Côte d’Ivoire – Quand les déchets de cacao se transforment en potasse : la seconde vie du cortex de cacao

Sous un soleil brûlant, le long d’une route poussiéreuse de Gagnoa, des tas de cabosses de cacao se consument lentement. Là où d’autres ne voient que des déchets, des femmes perçoivent une ressource précieuse : la potasse. Ce savoir-faire artisanal, transmis de génération en génération, leur offre indépendance et dignité, tout en redonnant vie au fruit roi du cacao.

Une activité méconnue mais porteuse

À Brihi, Aimée Essai, 30 ans, alimente le feu d’un tas de cabosses séchées.

« Je cherche de l’argent », lance-t-elle en riant, avant d’expliquer plus sérieusement son travail. Avec ses sœurs, elle parcourt les plantations voisines pour récupérer le cortex des cabosses de cacao. Les coques sont séchées, brûlées, puis réduites en cendre : première étape de la fabrication artisanale de la potasse.

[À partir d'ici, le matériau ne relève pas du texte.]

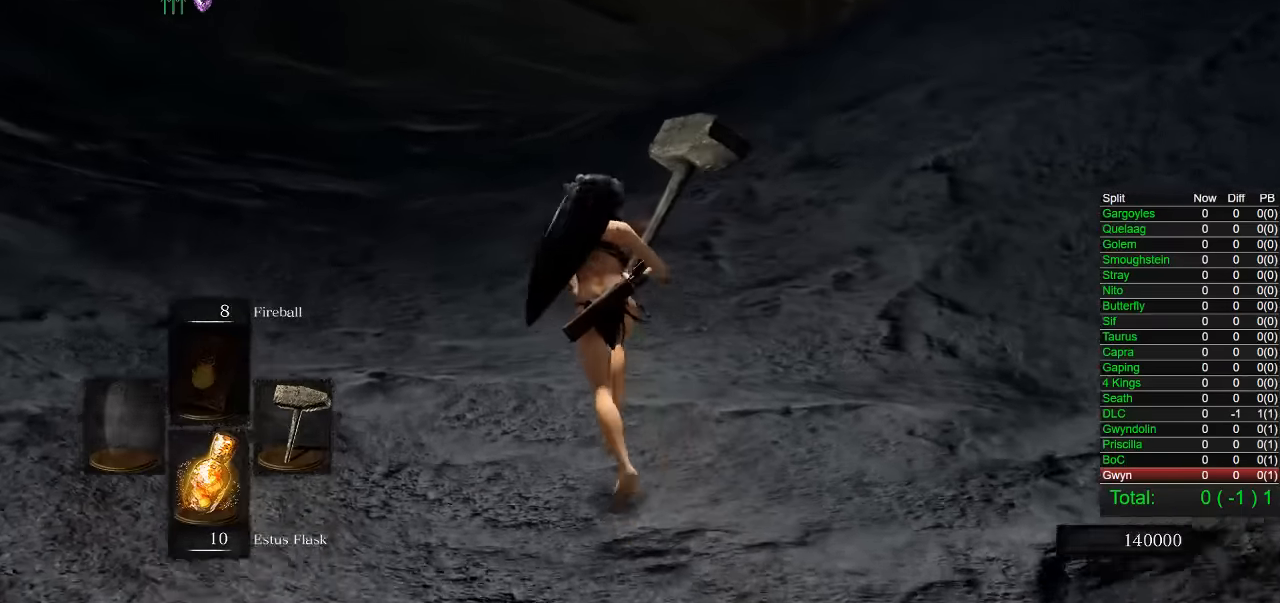
{"dt_ms": 1000, "buttons": ["CIRCLE"], "left_stick": "up", "right_stick": "right", "button_events": [[800, "L1", "down"], [900, "L1", "up"]]}
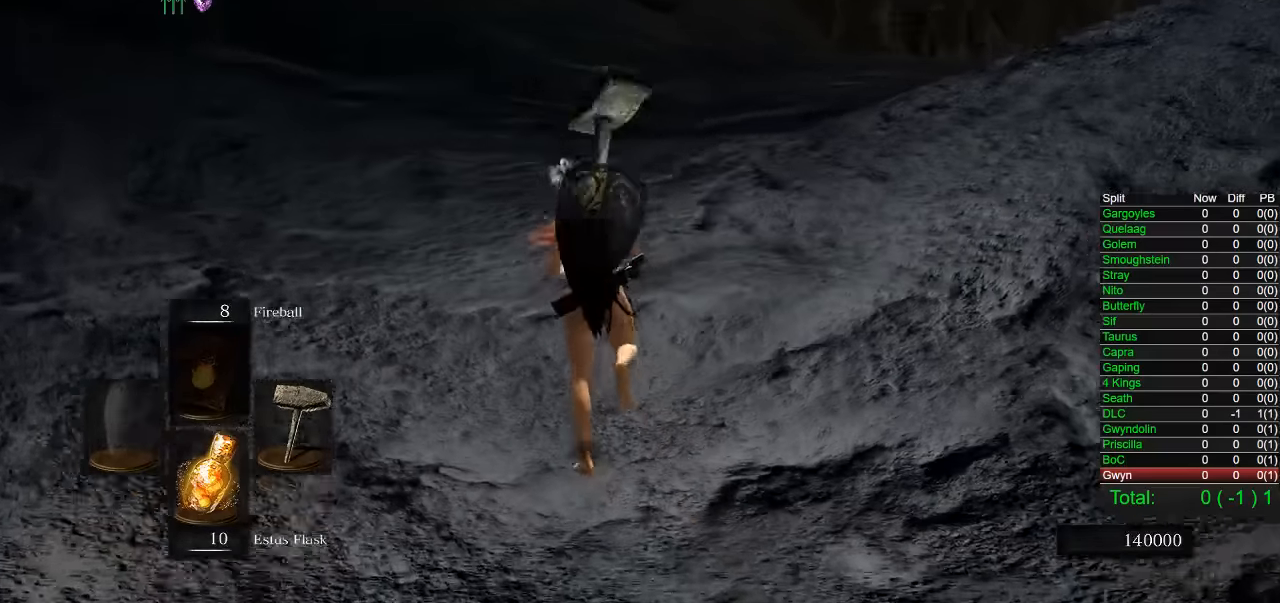
{"dt_ms": 500, "buttons": ["CIRCLE"], "left_stick": "up", "right_stick": "down-right", "button_events": []}
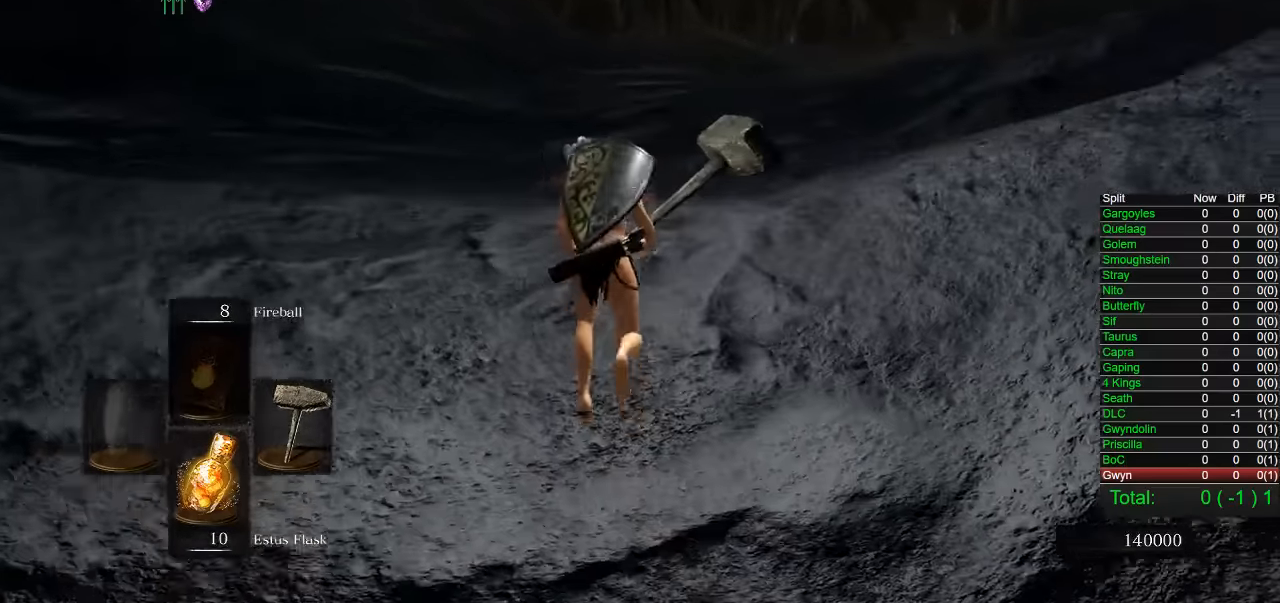
{"dt_ms": 500, "buttons": ["CIRCLE"], "left_stick": "up", "right_stick": "center", "button_events": []}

Le secret de la transformation

Dans une cour ombragée, des sacs de cendre sont versés dans un panier en raphia suspendu au-dessus d’une bassine. De l’eau y est lentement versée, filtrant à travers la cendre pour donner un liquide grisâtre. Ce mélange est ensuite bouilli pendant trois jours.
« Plus le liquide s’évapore, plus il devient épais : c’est la potasse », explique Aimée, fière de montrer le résultat final.

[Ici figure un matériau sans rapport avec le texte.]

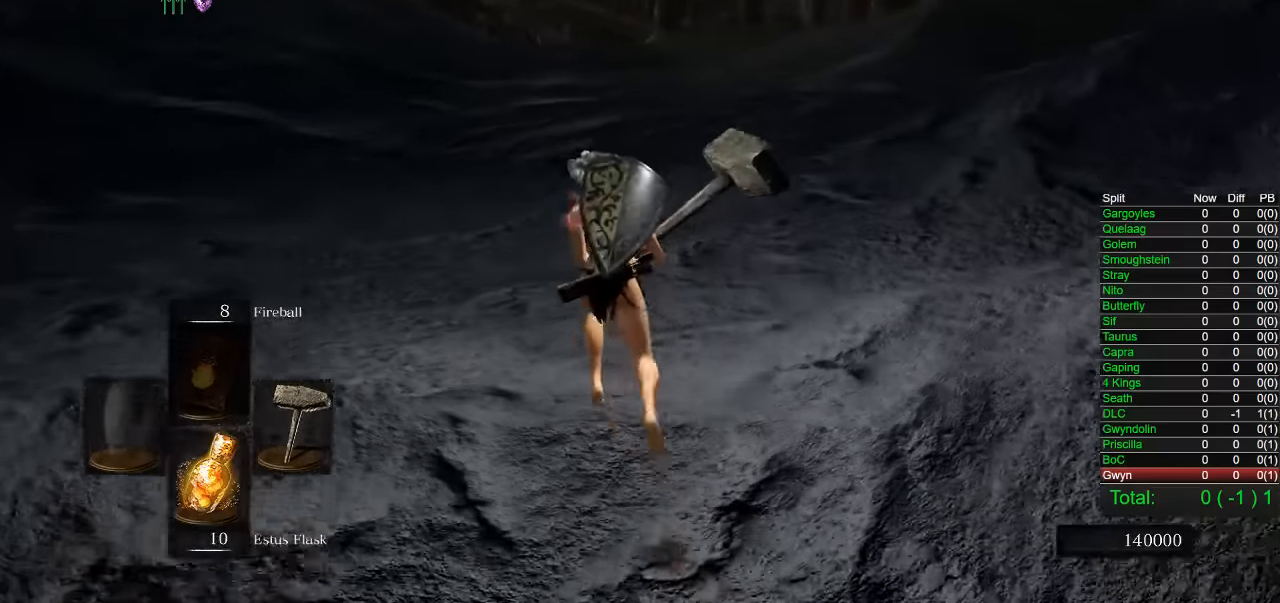
{"dt_ms": 500, "buttons": ["CIRCLE"], "left_stick": "up", "right_stick": "center", "button_events": [[217, "DPAD_DOWN", "down"], [267, "DPAD_DOWN", "up"]]}
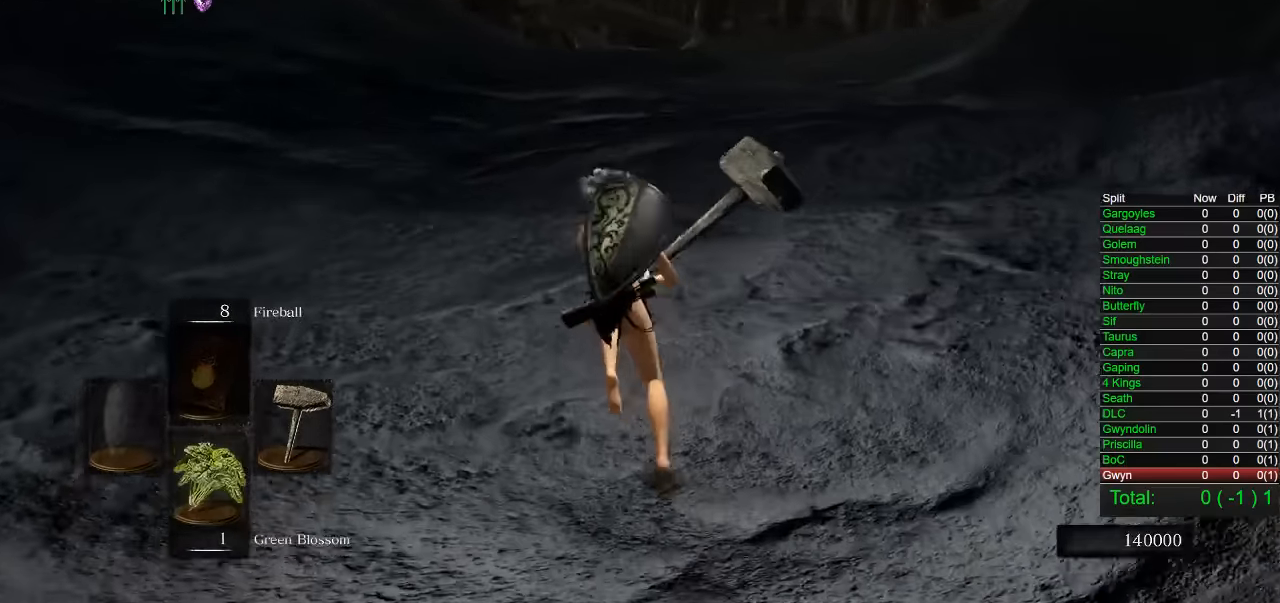
{"dt_ms": 500, "buttons": ["CIRCLE"], "left_stick": "up", "right_stick": "center", "button_events": []}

Autour d’elle, d’autres femmes s’affairent. Des sacs de 25 kg de potasse s’empilent, prêts à être vendus aux grossistes. Chaque sac rapporte entre 23 000 et 25 000 FCFA. Avec deux ventes par mois, Aimée gagne environ 150 000 FCFA, de quoi faire vivre sa famille.
« C’est un métier que ma mère m’a appris au Togo. Grâce à cela, je vis sans dépendre de personne », confie-t-elle.

Une ressource convoitée

Issue du cacao, la potasse est utilisée dans de nombreux foyers et ateliers : pour ramollir le maïs, attendrir la viande, préparer la sauce feuille ou fabriquer le savon noir. Sur les marchés de Gagnoa, la demande est forte. « Ici, il y a du cacao en abondance, c’est notre chance », affirme Korotoumou, 40 ans, installée à Bayota avec son conjoint maraîcher.

Un métier à risques

Ce travail n’est toutefois pas sans danger. Les brûlures et irritations cutanées sont fréquentes. « Malgré les gants, la chaleur et les éclaboussures nous brûlent les bras et les pieds », raconte Korotoumou en montrant des taches sombres sur sa peau. L’inhalation de fumées et le contact prolongé avec la potasse entraînent aussi des problèmes respiratoires et dermatologiques. Les marmites et seaux se détériorent rapidement, augmentant les coûts de production.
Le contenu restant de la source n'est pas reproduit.